**Records provided**
= = = = =
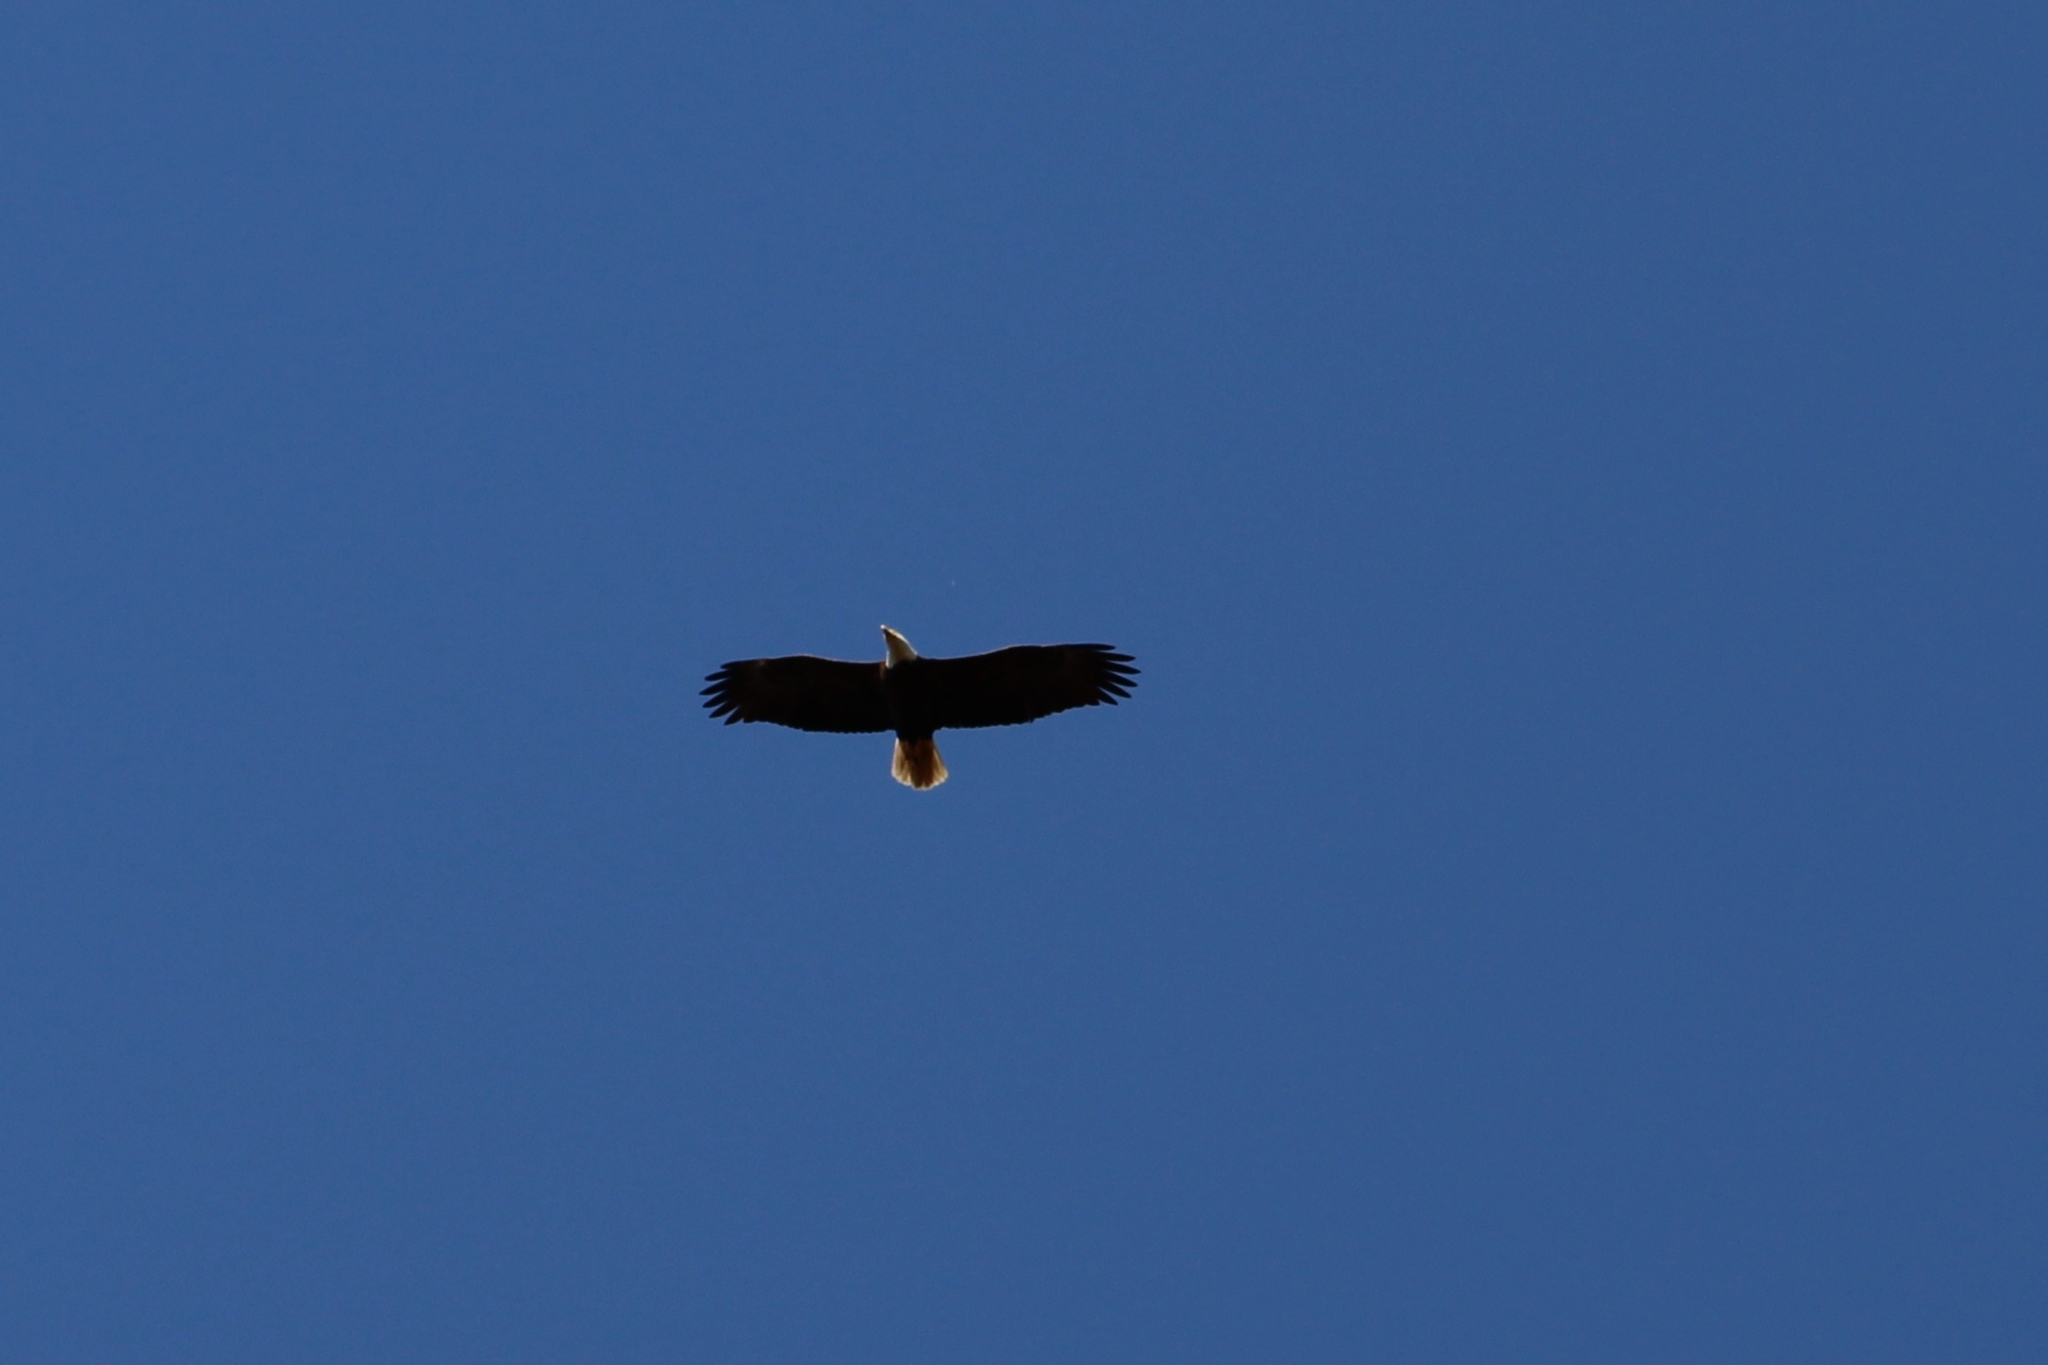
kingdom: Animalia
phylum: Chordata
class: Aves
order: Accipitriformes
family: Accipitridae
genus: Haliaeetus
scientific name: Haliaeetus leucocephalus
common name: Bald eagle
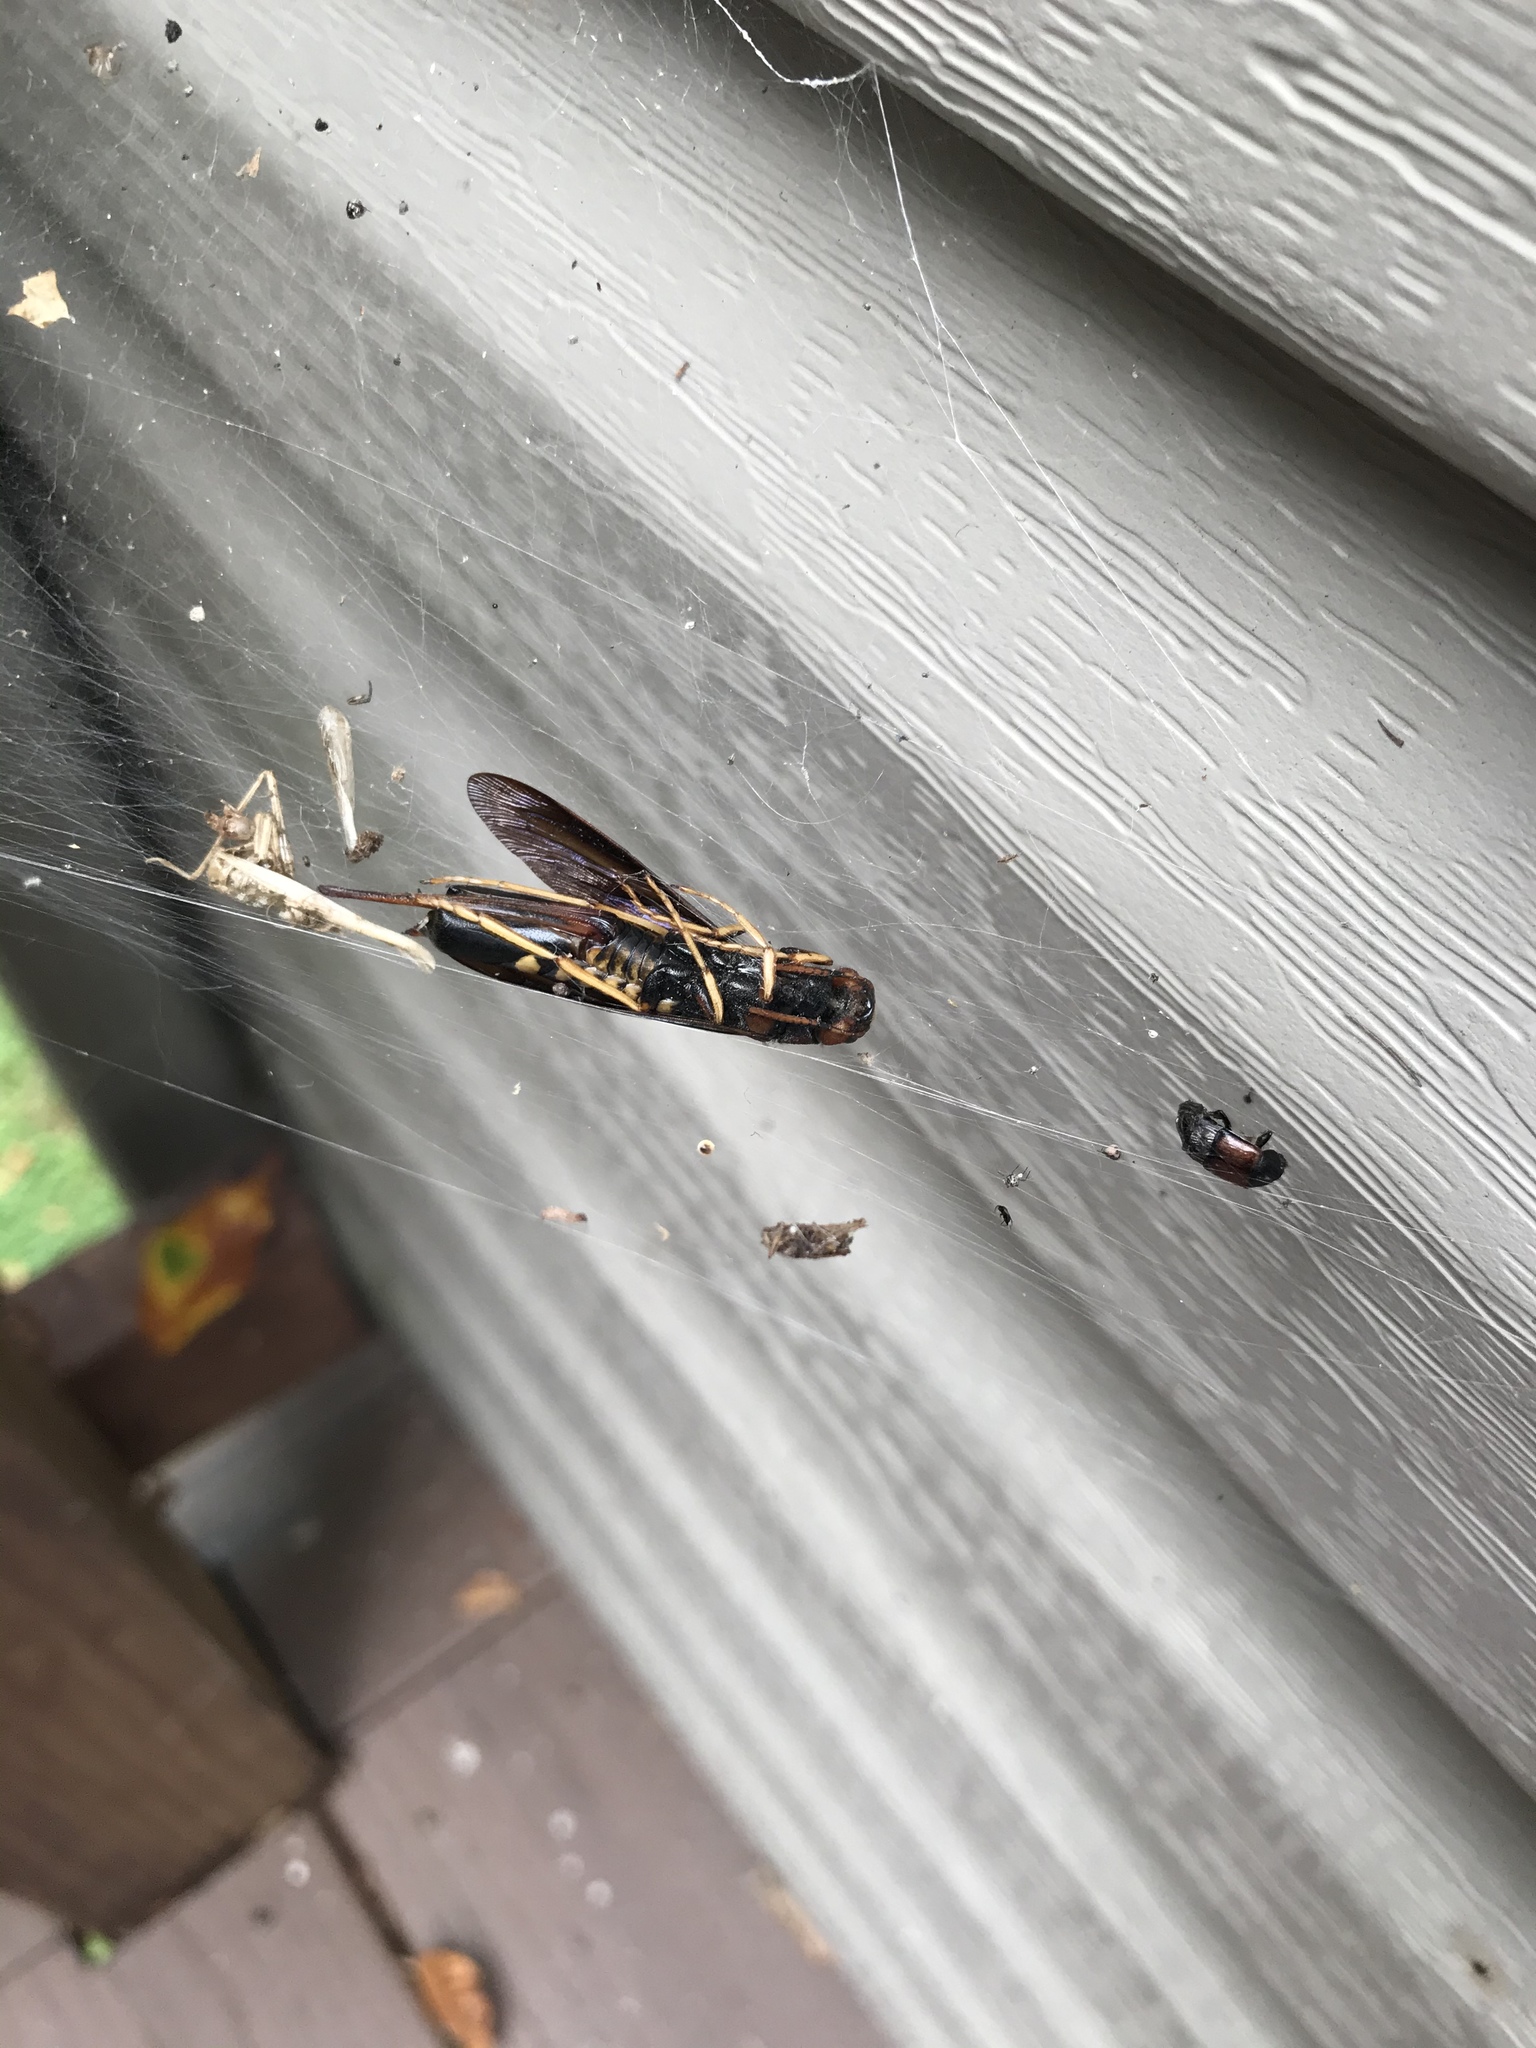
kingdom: Animalia
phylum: Arthropoda
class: Insecta
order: Hymenoptera
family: Siricidae
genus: Tremex
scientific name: Tremex columba
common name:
= = = = =
Reproduce every line of the data above word for word, and leave the pictures out.

**Reply to the exercise**
kingdom: Animalia
phylum: Chordata
class: Aves
order: Accipitriformes
family: Accipitridae
genus: Haliaeetus
scientific name: Haliaeetus leucocephalus
common name: Bald eagle
kingdom: Animalia
phylum: Arthropoda
class: Insecta
order: Hymenoptera
family: Siricidae
genus: Tremex
scientific name: Tremex columba
common name:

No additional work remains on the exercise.